> _Work required_
Without the pictures, give every record again exactly.

> _Material for this task_
↓↓↓

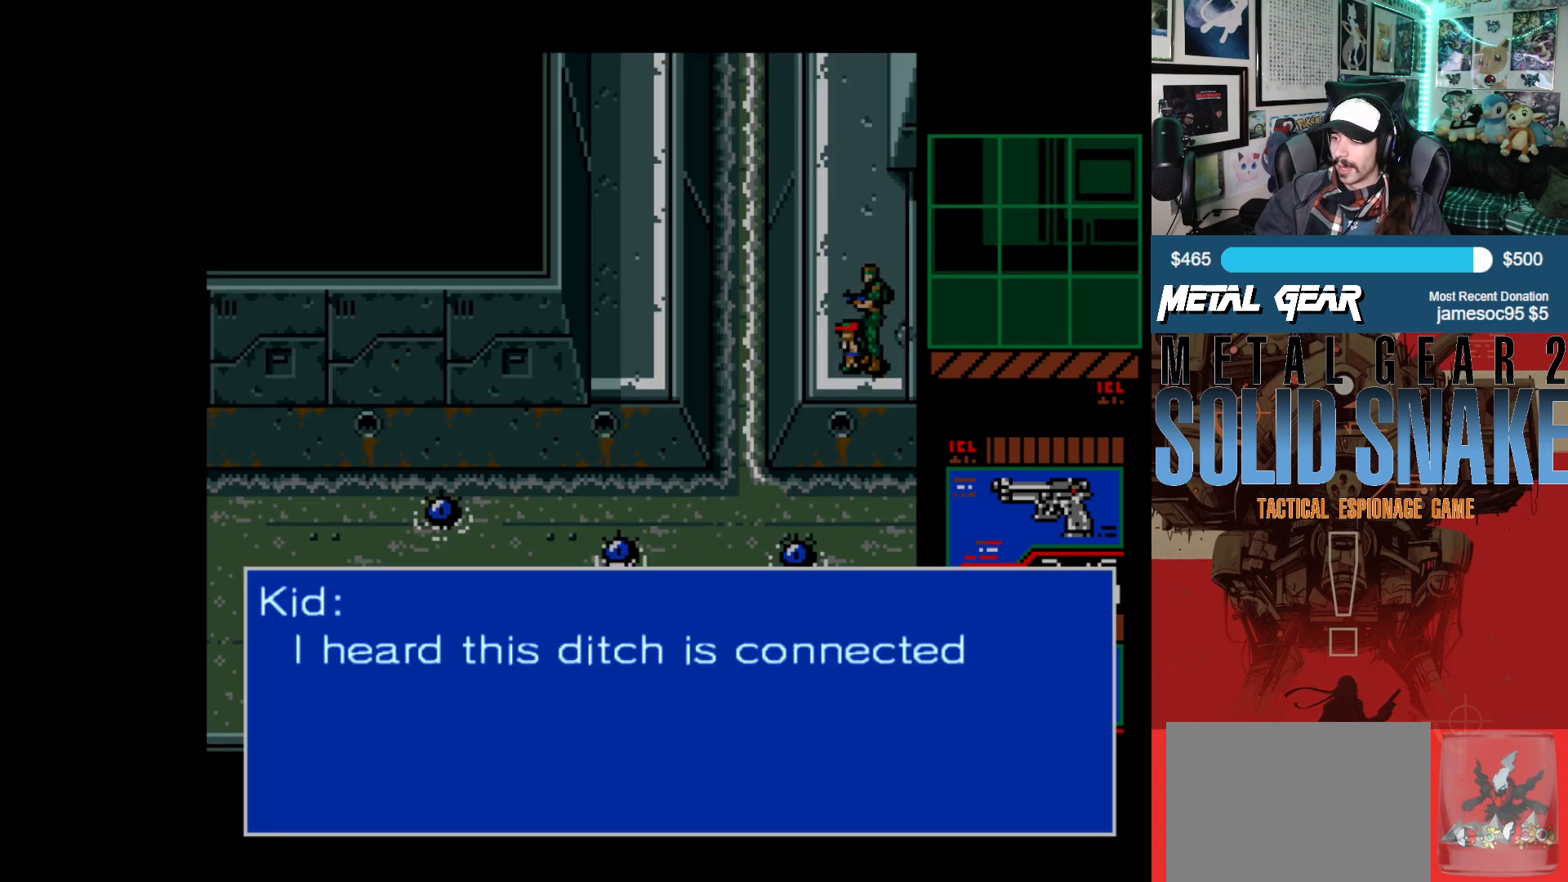
{"buttons": [], "left_stick": "center", "events": []}
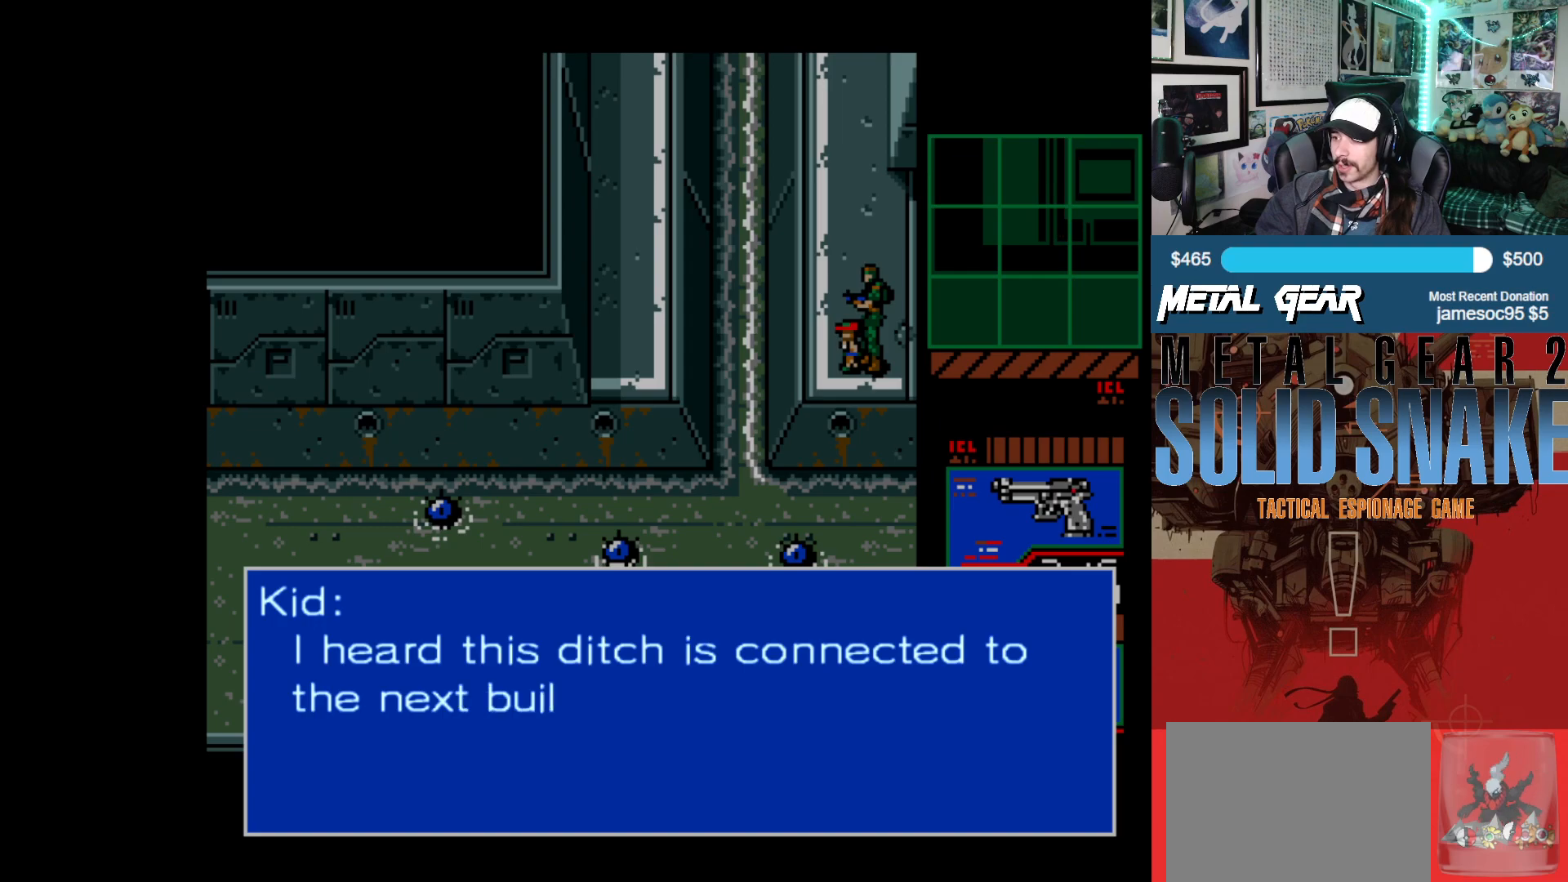
{"buttons": [], "left_stick": "center", "events": []}
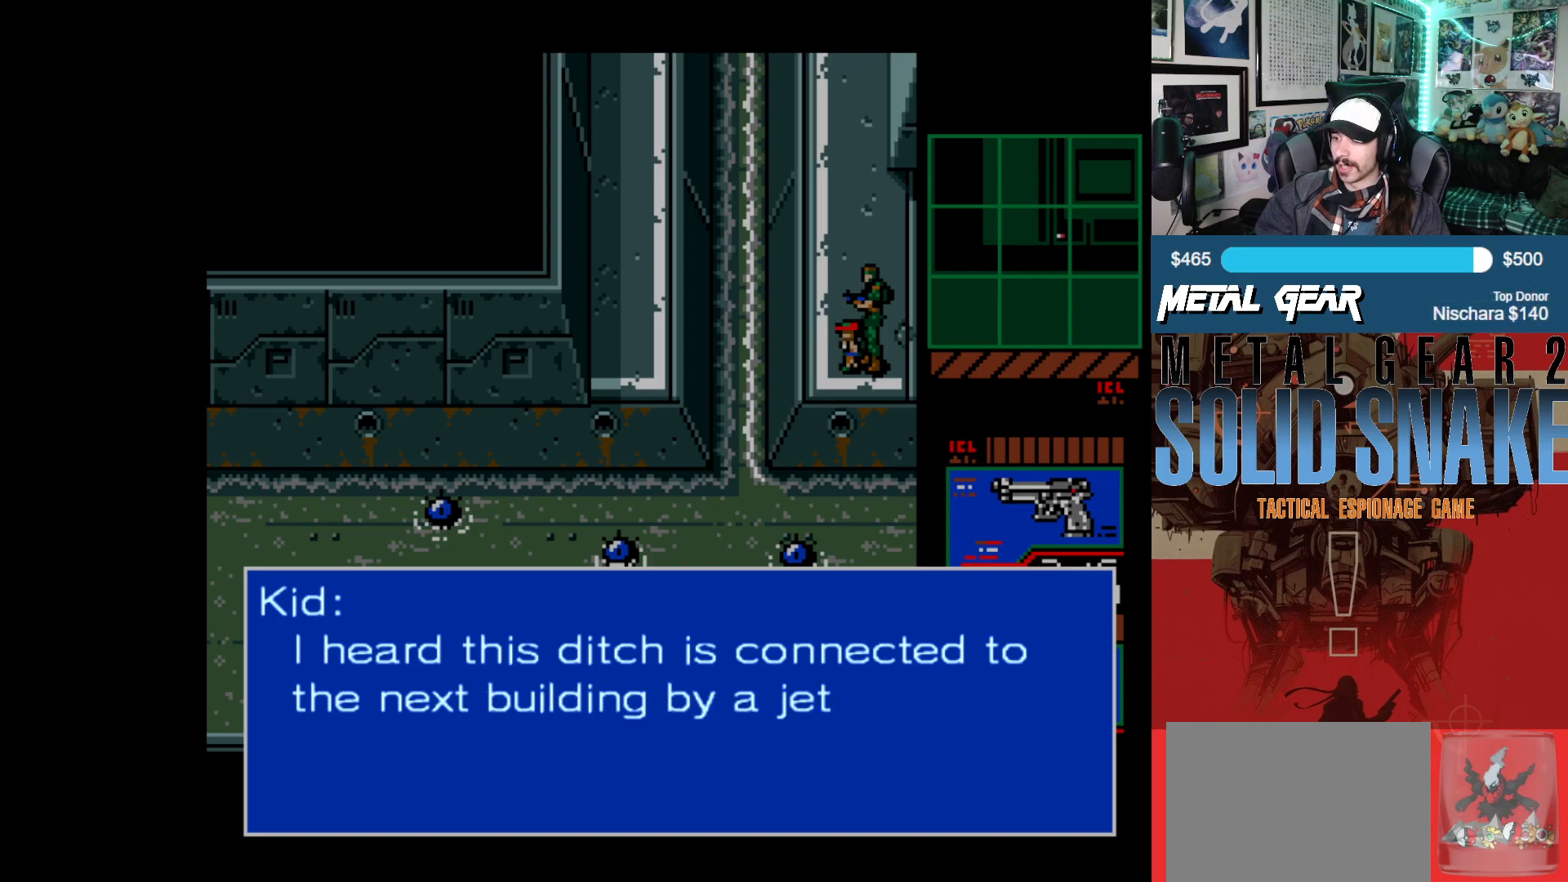
{"buttons": [], "left_stick": "center", "events": []}
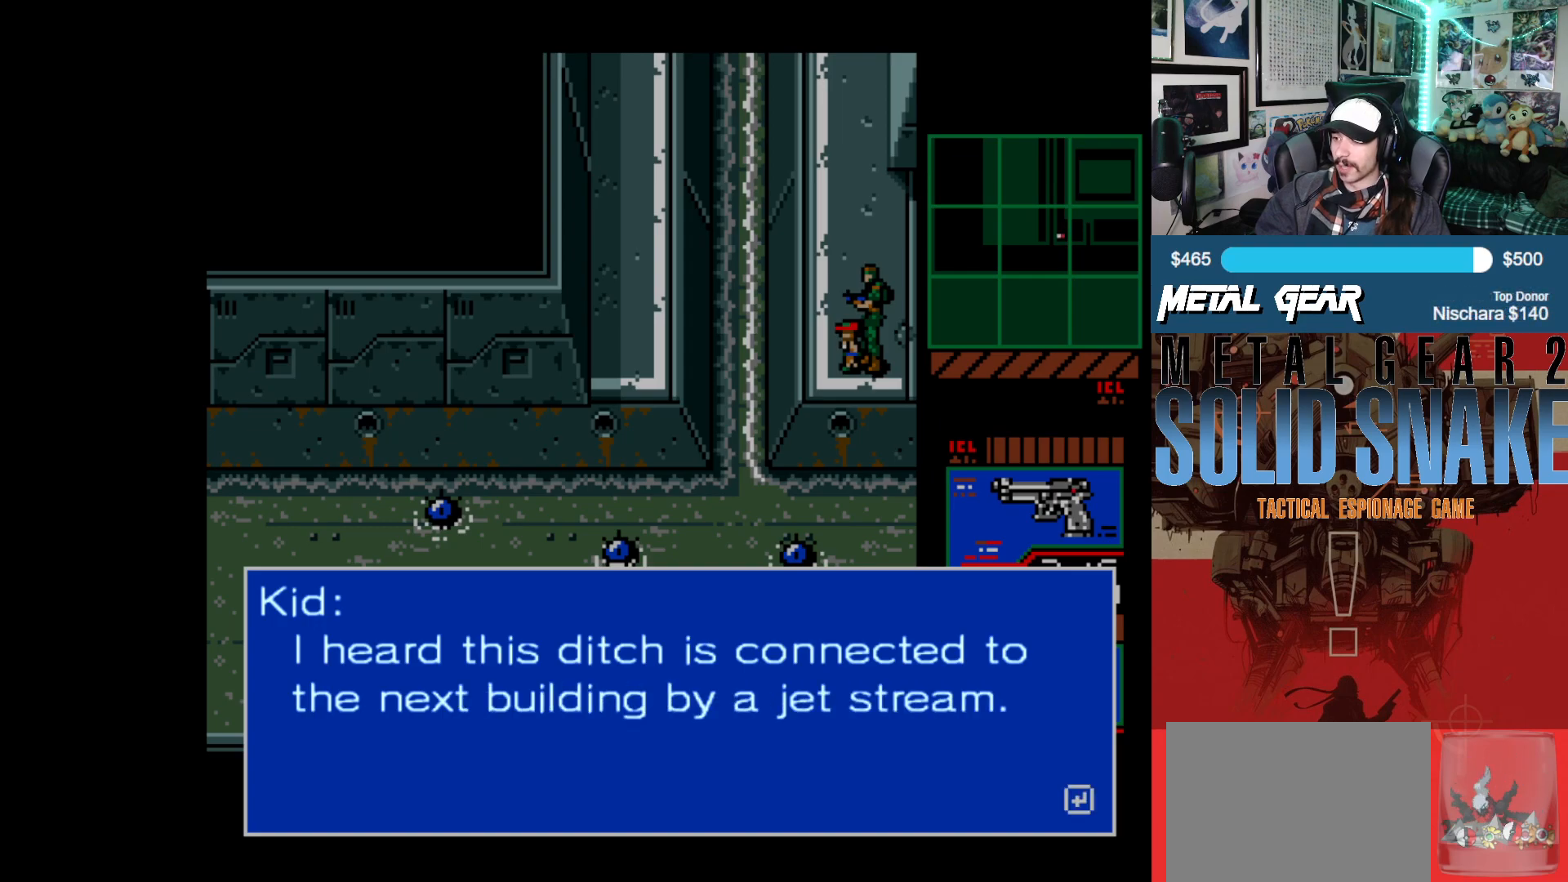
{"buttons": ["DPAD_UP"], "left_stick": "center", "events": [[200, "A", "down"], [283, "A", "up"], [500, "DPAD_UP", "down"]]}
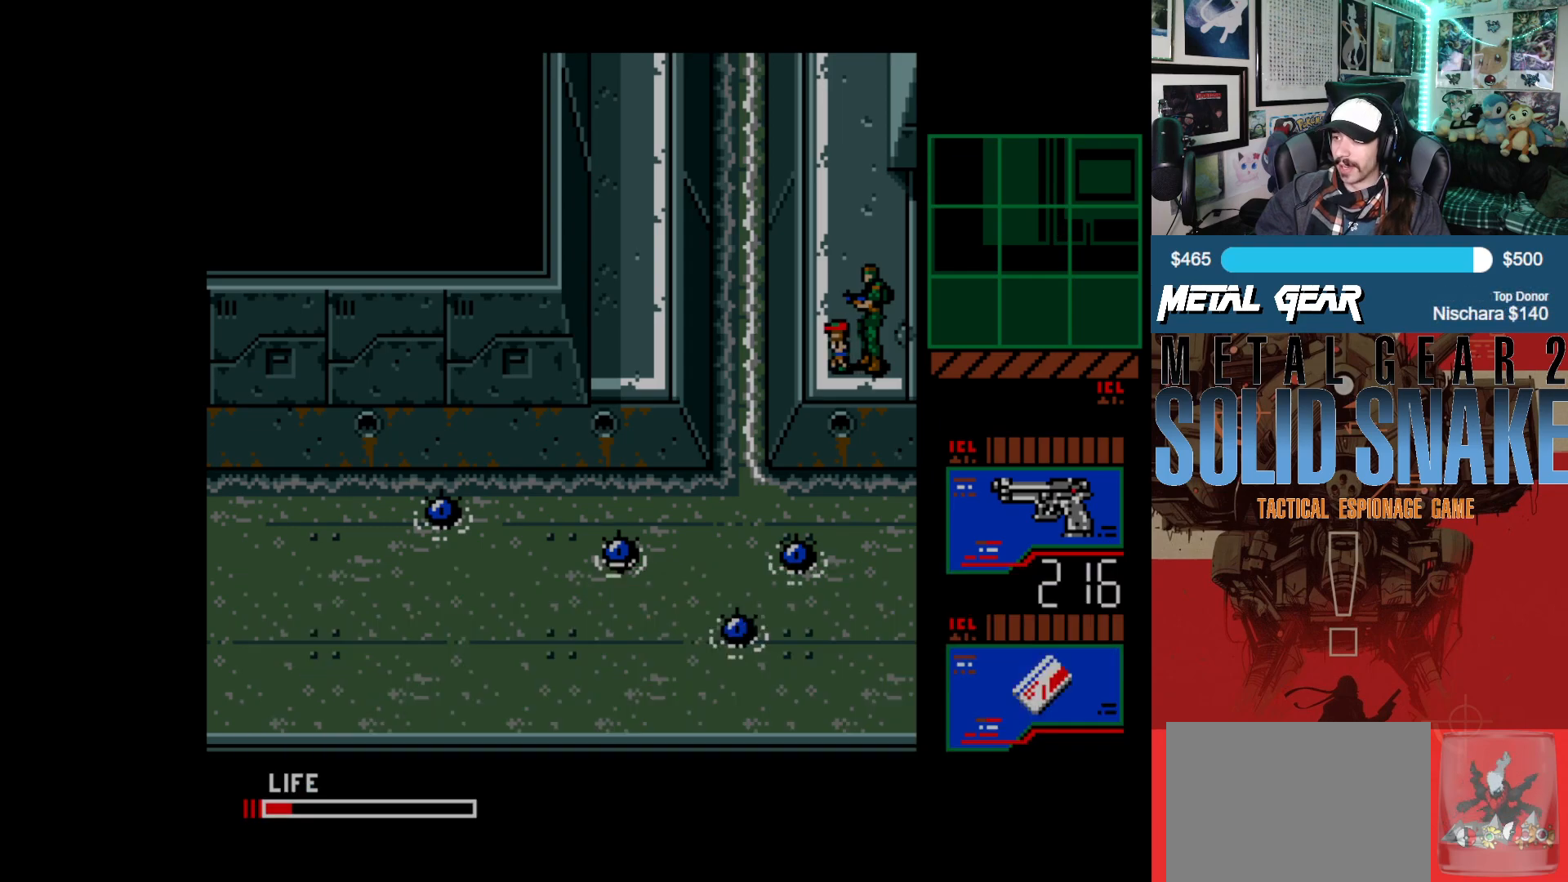
{"buttons": ["DPAD_UP"], "left_stick": "center", "events": []}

↑↑↑

> _Task output_
{"buttons": [], "left_stick": "center", "events": []}
{"buttons": [], "left_stick": "center", "events": []}
{"buttons": [], "left_stick": "center", "events": []}
{"buttons": ["DPAD_UP"], "left_stick": "center", "events": [[200, "A", "down"], [283, "A", "up"], [500, "DPAD_UP", "down"]]}
{"buttons": ["DPAD_UP"], "left_stick": "center", "events": []}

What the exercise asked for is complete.